2020年06月21日 07:01  リアルサウンド

リアルサウンド

「PayPerView」

 新型コロナウイルスの感染拡大による影響で、ライブハウスやホールなどにおける、観客を入れての公演が難しくなっている現在。ライブのほとんどは新しい生活様式にあわせてオンラインへ移行しつつある。


(参考:テクノロジーはエンタメを救う鍵となるか? 新型コロナ危機で注目集まる「有料配信ライブ」の可能性


 リアルでの自粛が続く中、政府は無観客ライブを推奨しており、一部地域ではライブ実施事業者への補助金が開始されるなど、オンラインライブの流れが加速。各社が新たな配信サービスを立ち上げたり、既存のサービスに新機能を追加するなどし、この危機をなんとか乗り越えようとしている。

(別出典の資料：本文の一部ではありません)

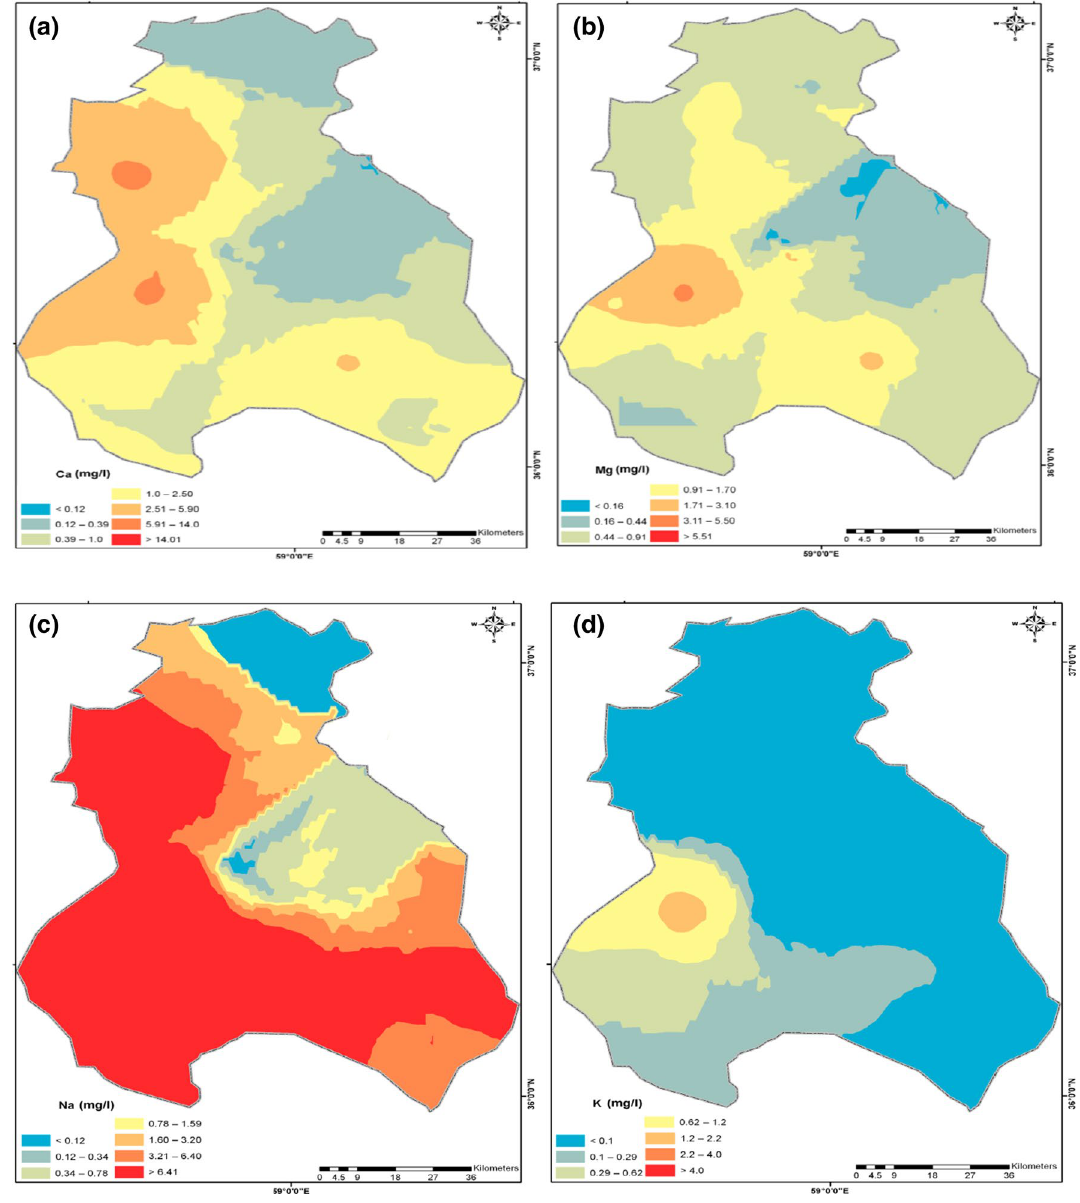
Fig. 3 Spatial distribution of cations a Calcium (Ca 2+ , mg/l). b Magnesium (Mg 2+ , mg/l). c Sodium (Na + , mg/l) and d Potassium (K + ,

 2月末よりライブの開催自粛が発表され続けて以降、各アーティストが中止・自粛した公演を無料配信し、自宅にいるファンたちに勇気を与え続けてきたが、国内のライブ・エンターテインメント業界は年間市場規模の8割弱、約6900億円を失っていることがぴあ総研の調査でもわかっているように(参考:https://www.asahi.com/articles/ASN6466JKN62PTFC012.html)、全てが無料配信のままでは、アーティストやそれに関わるスタッフの生活を含め、業界全体が持続不可能な状態になってしまう。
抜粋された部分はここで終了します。